>>>>

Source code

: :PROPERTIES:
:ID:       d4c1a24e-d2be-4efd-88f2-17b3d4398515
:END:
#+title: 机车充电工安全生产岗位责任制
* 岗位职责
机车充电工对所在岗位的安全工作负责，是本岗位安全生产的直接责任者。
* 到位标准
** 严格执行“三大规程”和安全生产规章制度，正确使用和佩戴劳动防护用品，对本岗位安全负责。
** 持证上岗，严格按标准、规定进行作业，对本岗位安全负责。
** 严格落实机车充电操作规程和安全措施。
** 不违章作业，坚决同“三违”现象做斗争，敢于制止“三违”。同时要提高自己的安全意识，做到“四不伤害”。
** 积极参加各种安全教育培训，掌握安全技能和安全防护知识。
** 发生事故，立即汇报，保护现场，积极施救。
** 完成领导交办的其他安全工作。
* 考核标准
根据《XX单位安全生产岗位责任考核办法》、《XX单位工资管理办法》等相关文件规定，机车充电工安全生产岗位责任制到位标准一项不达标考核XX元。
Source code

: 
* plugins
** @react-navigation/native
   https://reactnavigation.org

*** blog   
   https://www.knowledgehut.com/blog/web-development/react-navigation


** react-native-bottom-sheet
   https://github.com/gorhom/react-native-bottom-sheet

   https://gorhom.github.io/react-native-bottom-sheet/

<<<<

* Job
Output the records again in full. Keep every character as written.

* Reply to the task
Source code

: :PROPERTIES:
:ID:       d4c1a24e-d2be-4efd-88f2-17b3d4398515
:END:
#+title: 机车充电工安全生产岗位责任制
* 岗位职责
机车充电工对所在岗位的安全工作负责，是本岗位安全生产的直接责任者。
* 到位标准
** 严格执行“三大规程”和安全生产规章制度，正确使用和佩戴劳动防护用品，对本岗位安全负责。
** 持证上岗，严格按标准、规定进行作业，对本岗位安全负责。
** 严格落实机车充电操作规程和安全措施。
** 不违章作业，坚决同“三违”现象做斗争，敢于制止“三违”。同时要提高自己的安全意识，做到“四不伤害”。
** 积极参加各种安全教育培训，掌握安全技能和安全防护知识。
** 发生事故，立即汇报，保护现场，积极施救。
** 完成领导交办的其他安全工作。
* 考核标准
根据《XX单位安全生产岗位责任考核办法》、《XX单位工资管理办法》等相关文件规定，机车充电工安全生产岗位责任制到位标准一项不达标考核XX元。
Source code

: 
* plugins
** @react-navigation/native
   https://reactnavigation.org

*** blog   
   https://www.knowledgehut.com/blog/web-development/react-navigation


** react-native-bottom-sheet
   https://github.com/gorhom/react-native-bottom-sheet

   https://gorhom.github.io/react-native-bottom-sheet/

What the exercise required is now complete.